Into The Woods film review: twisted fairy tale musical

Our verdict on Rob Marshall’s adaptation of Stephen Sondheim’s hit musical Into The Woods

Director Rob Marshall has lots of fun with this film adaptation of the award-winning Broadway musical, as do the stellar cast of actors who belt out Stephen Sondheim’s original tunes with zeal. Standing out among her peers is Emily Blunt as wife to James Corden’s down-to-earth but troubled baker, who is sent on a mission to retrieve four magical items in order to lift a curse that has been placed on his family by a blue-haired witch (Meryl Streep).

Corden may at first appear to be a strange choice to lead this ensemble cast, but he does a fine job in his role and his narration of this dark amalgamation of Brothers Grimm fairy tales is endearing. He brings a sincerity which a younger audience should appreciate.

Meanwhile, Chris Pine is fantastic as the arrogant Prince Charming, and provides one of the most amusing highlights in the form of a sing-off with Rapunzel’s prince in a one-upmanship tune. Streep is as brilliant as ever at being evil, and Anna Kendrick manages the role of the indecisive Cinderella with her usual elegance.

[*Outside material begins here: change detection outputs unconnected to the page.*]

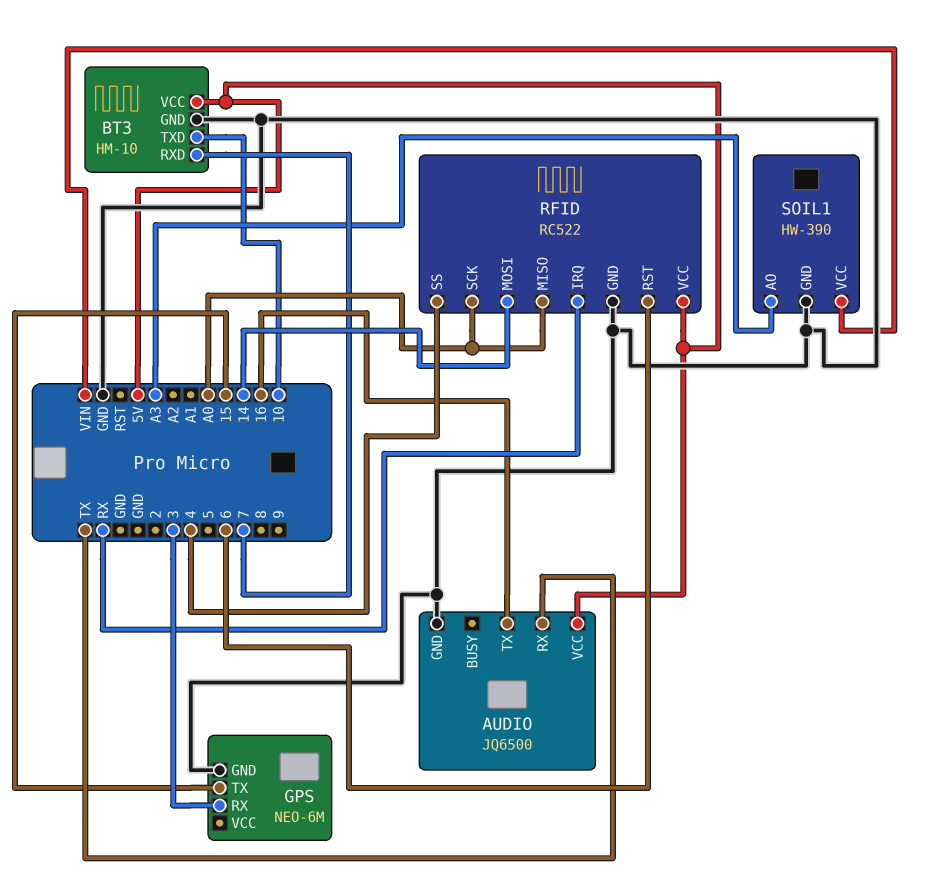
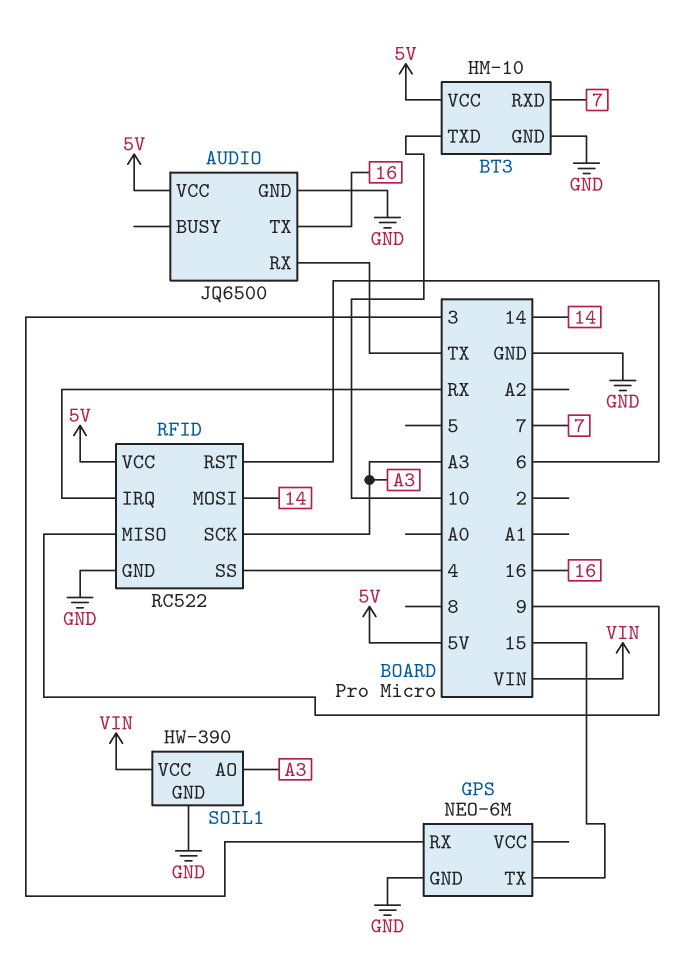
RFID pin MISO: A0 -> 9
RFID pin SCK: A0 -> A3

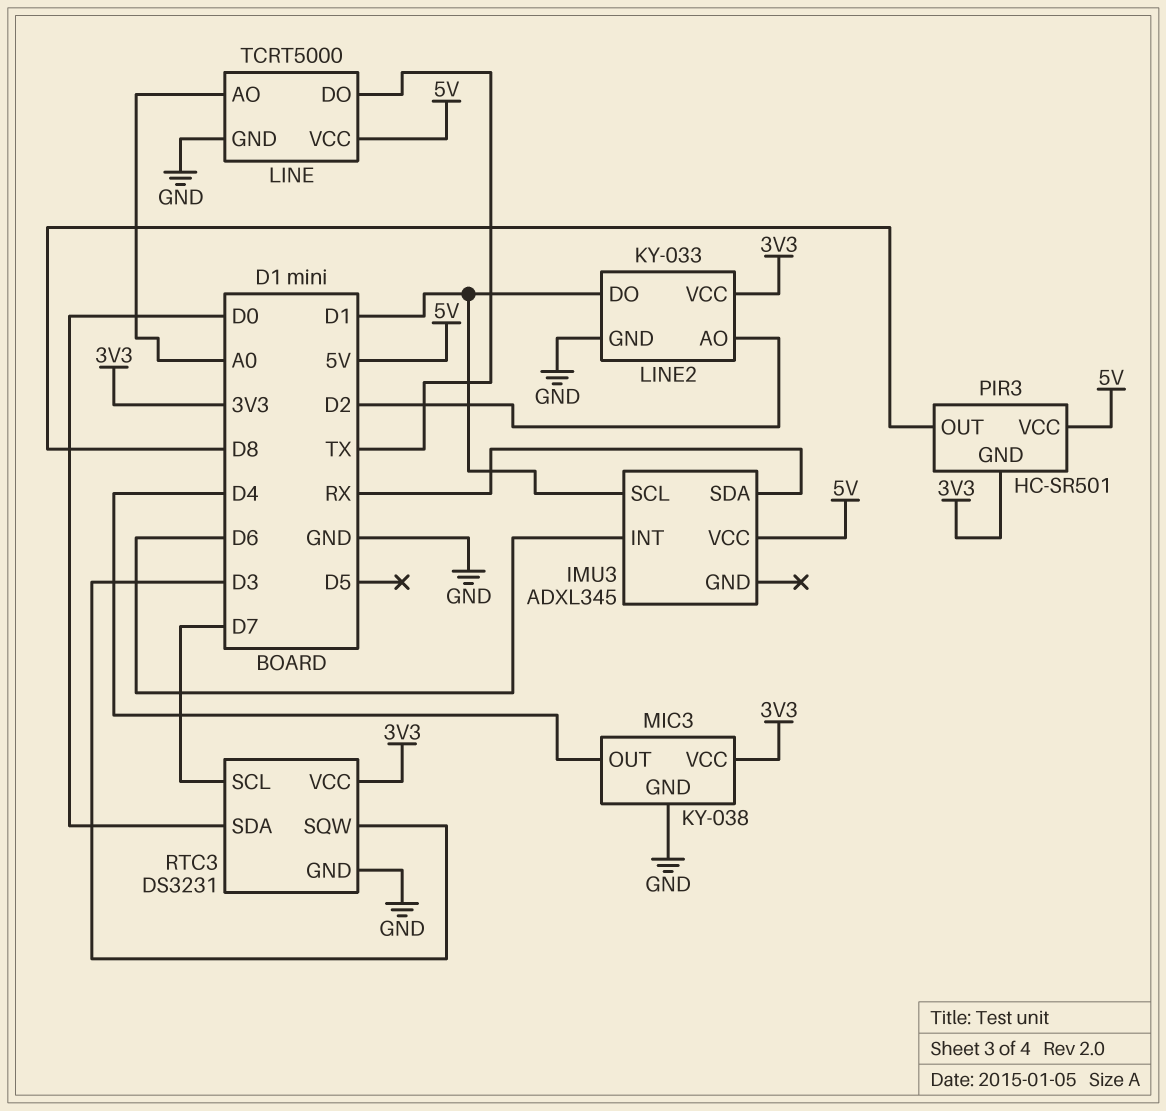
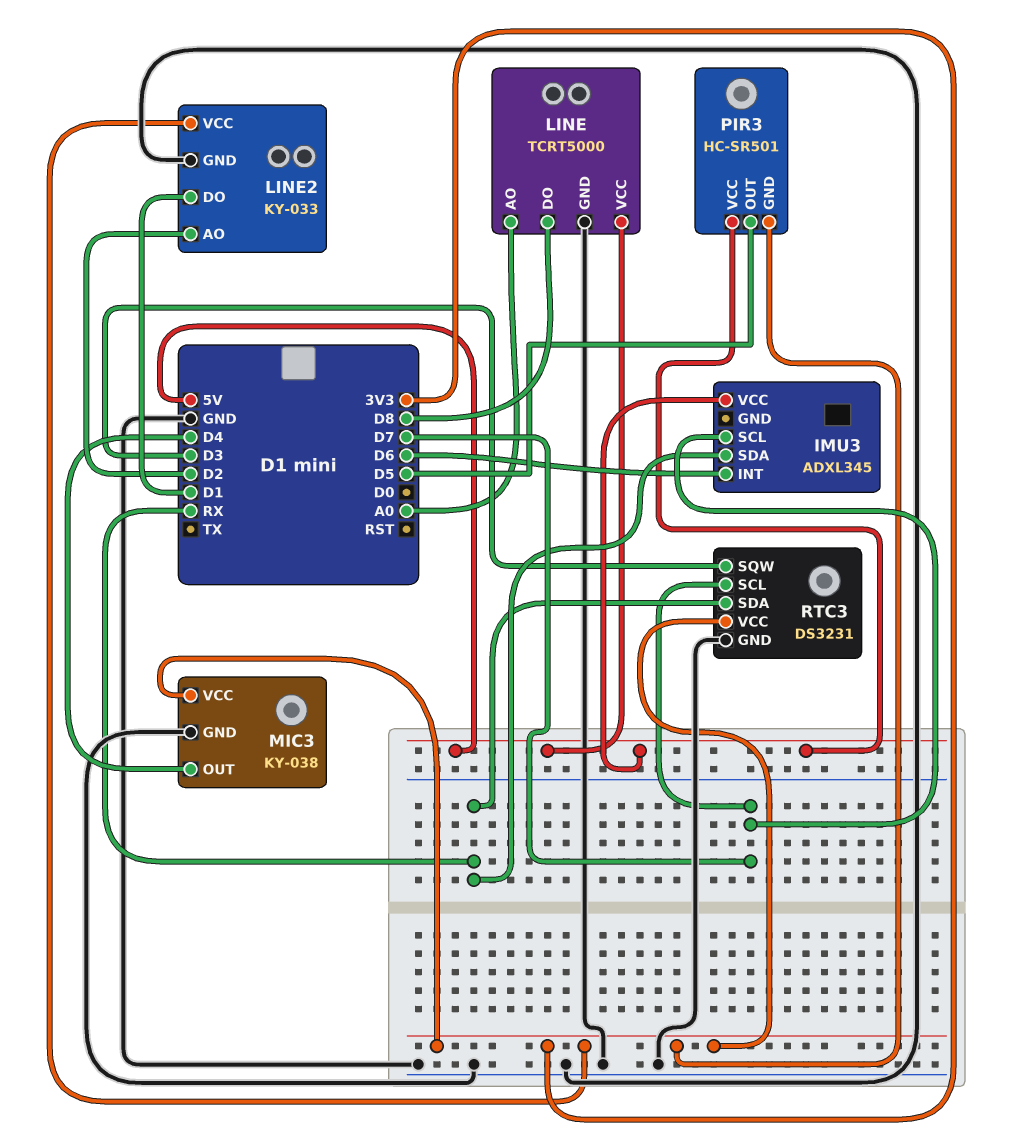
IMU3 pin SCL: D1 -> D7
LINE pin DO: TX -> D8
PIR3 pin OUT: D8 -> D5
RTC3 pin SDA: D0 -> RX

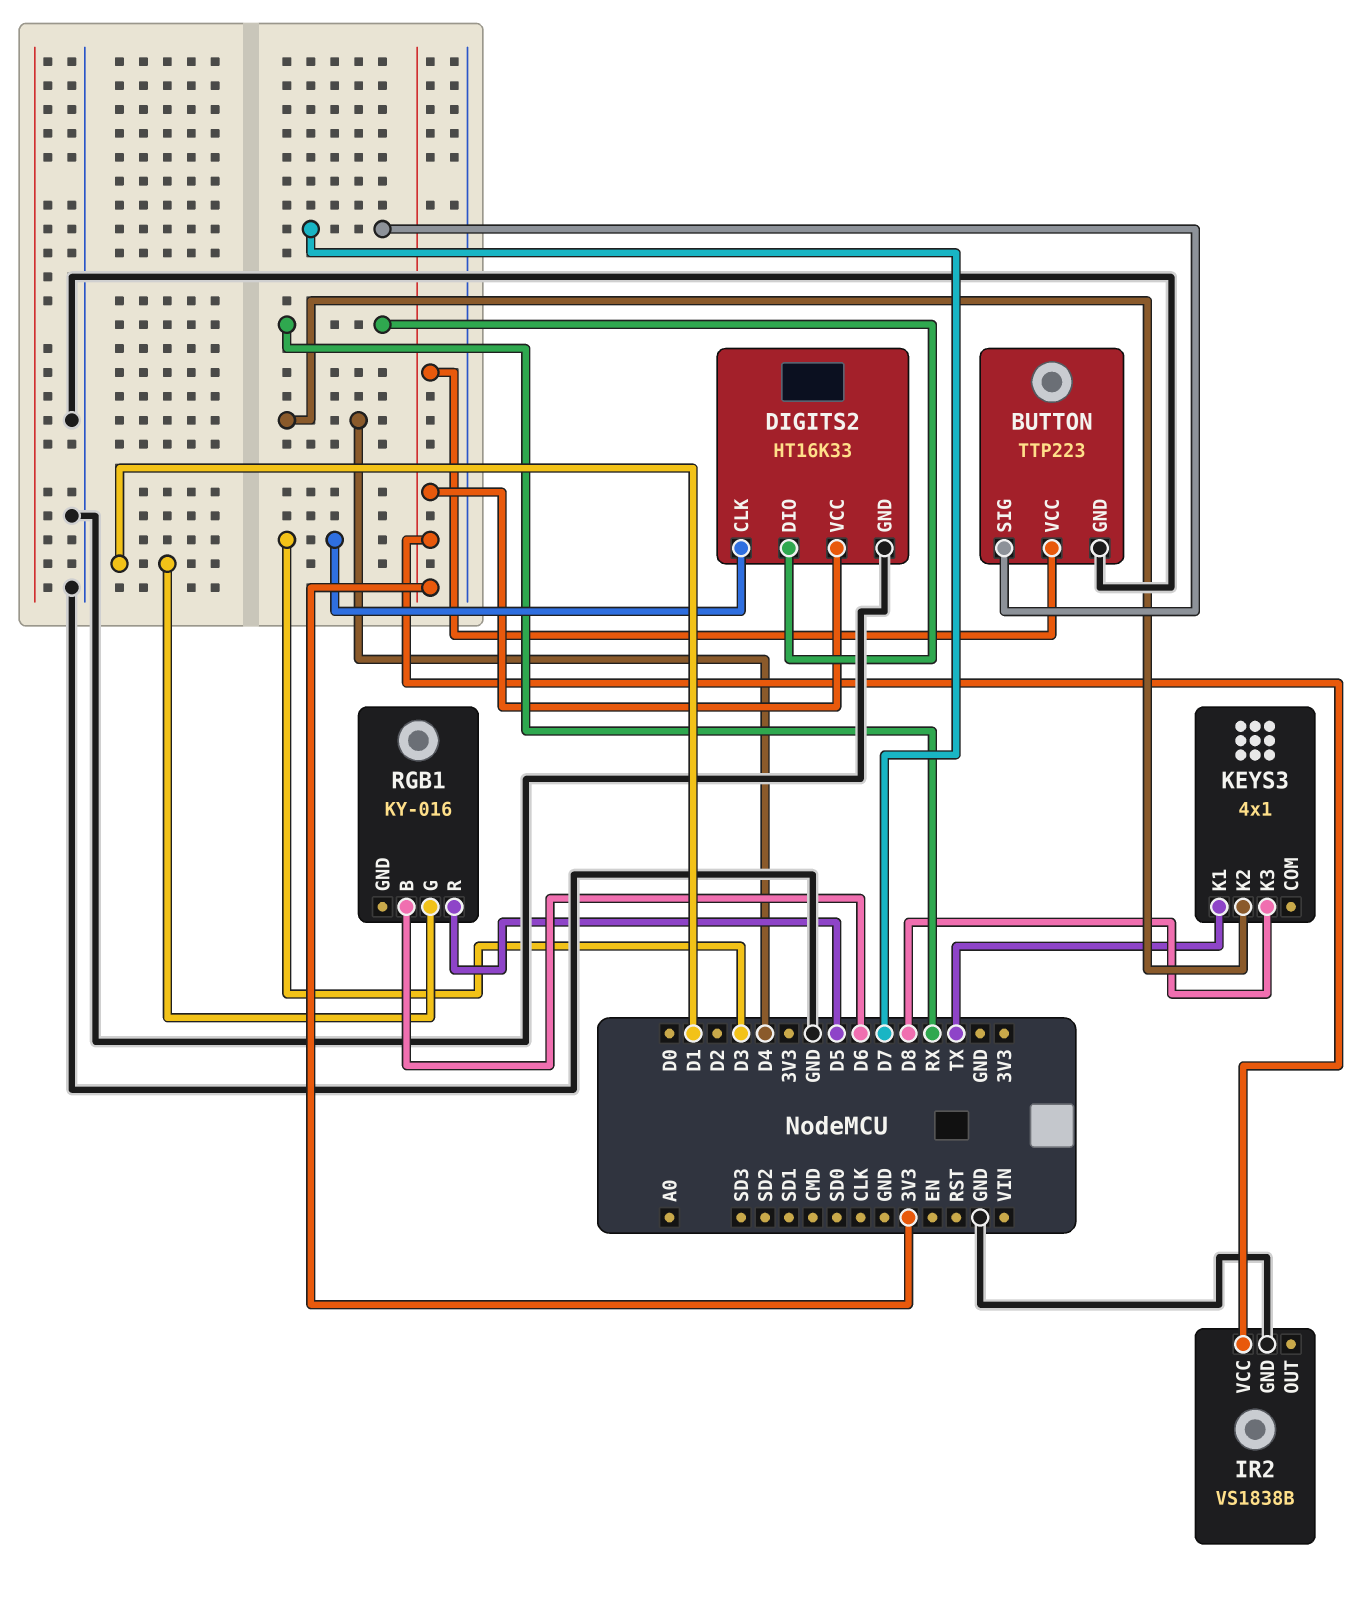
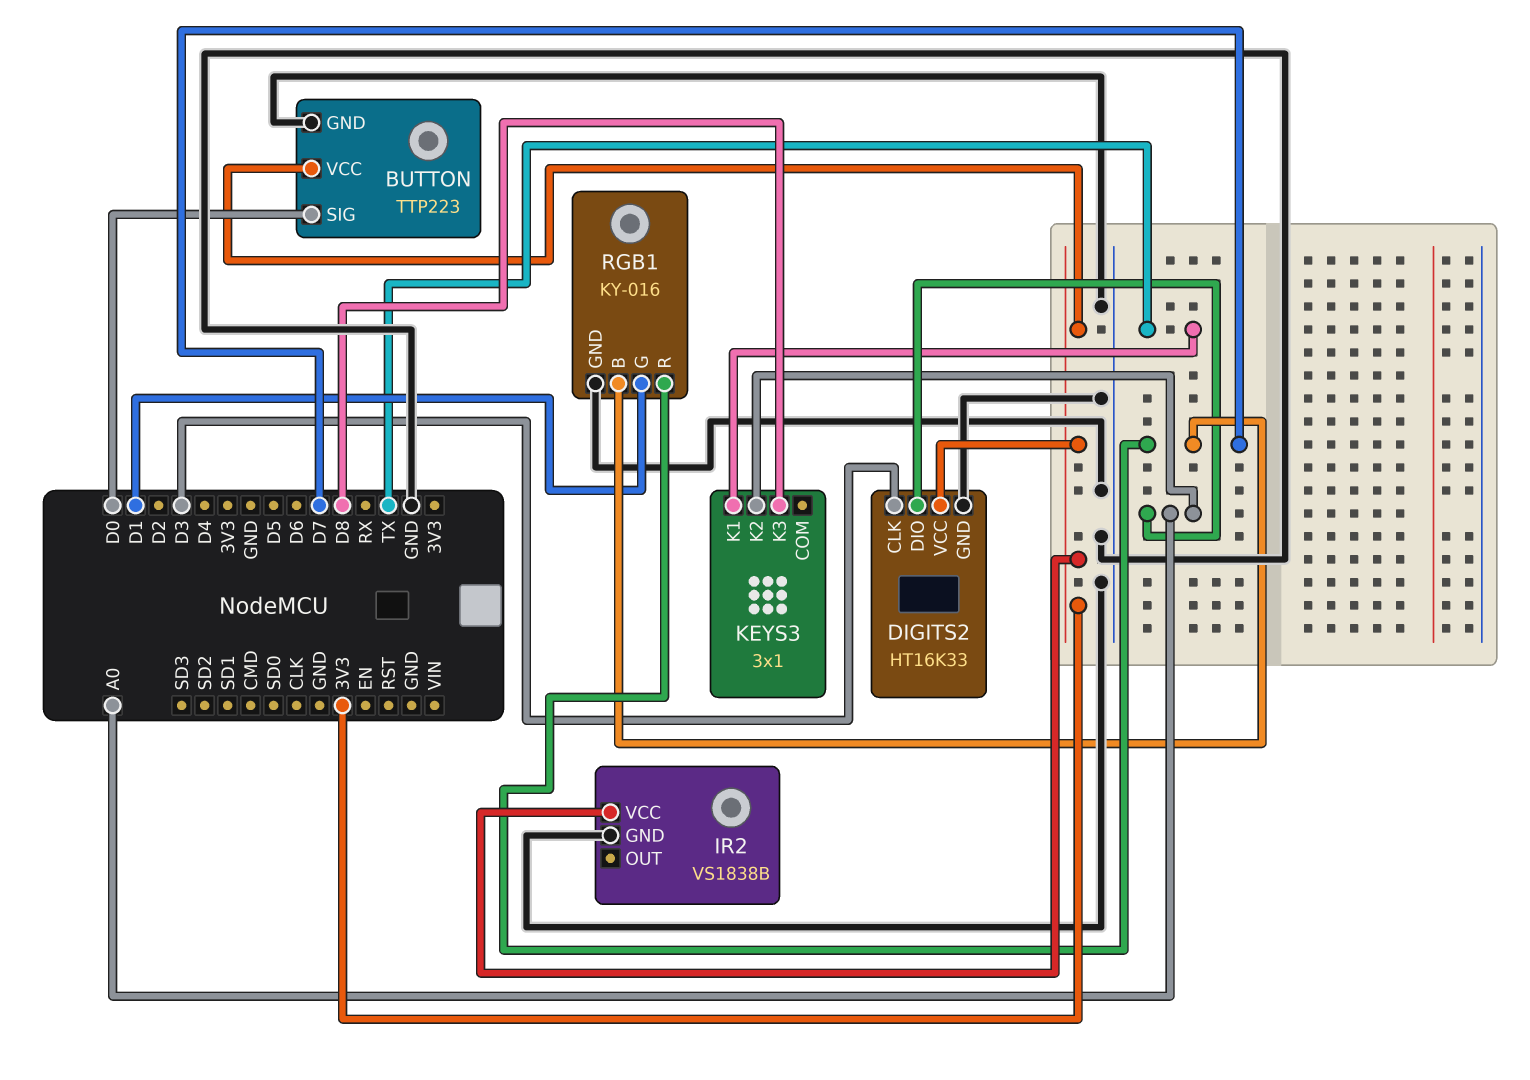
BUTTON pin SIG: D7 -> D0
DIGITS2 pin DIO: RX -> A0
KEYS3: 4x1 -> 3x1
KEYS3 pin K2: D4 -> A0
RGB1 pin B: D6 -> D7
RGB1 pin GND: none -> GND
RGB1 pin R: D5 -> D7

Young newcomer Lilla Crawford may overdo it as a greedy Red Riding Hood, but the bad attitude of her character brings to mind Denise Nickerson’s bubble-gum chewing Violet Beauregarde from Willy Wonka & The Chocolate Factory which shares many of the themes seen in Into The Woods.

The costume design from Colleen Atwood brings with it a theatricality that is intrinsic to the core of the film. Johnny Depp’s big bad wolf costume in particular exhibits a sense of creativity that does away with the need for CGI. The location shooting in the ancient Ashridge Estate adds to the nightmarish ambience, and provides a suitably threatening backdrop for the characters’ existential crises to play out on.

In keeping with the source material, its themes of being careful what you wish for, unconditional love and greed are handled in an accessible manner, with the final twist being as gloomy as necessary. The only thing that occasionally lets this entertaining adventure down is its need to hammer home its various fairy tale-typical points.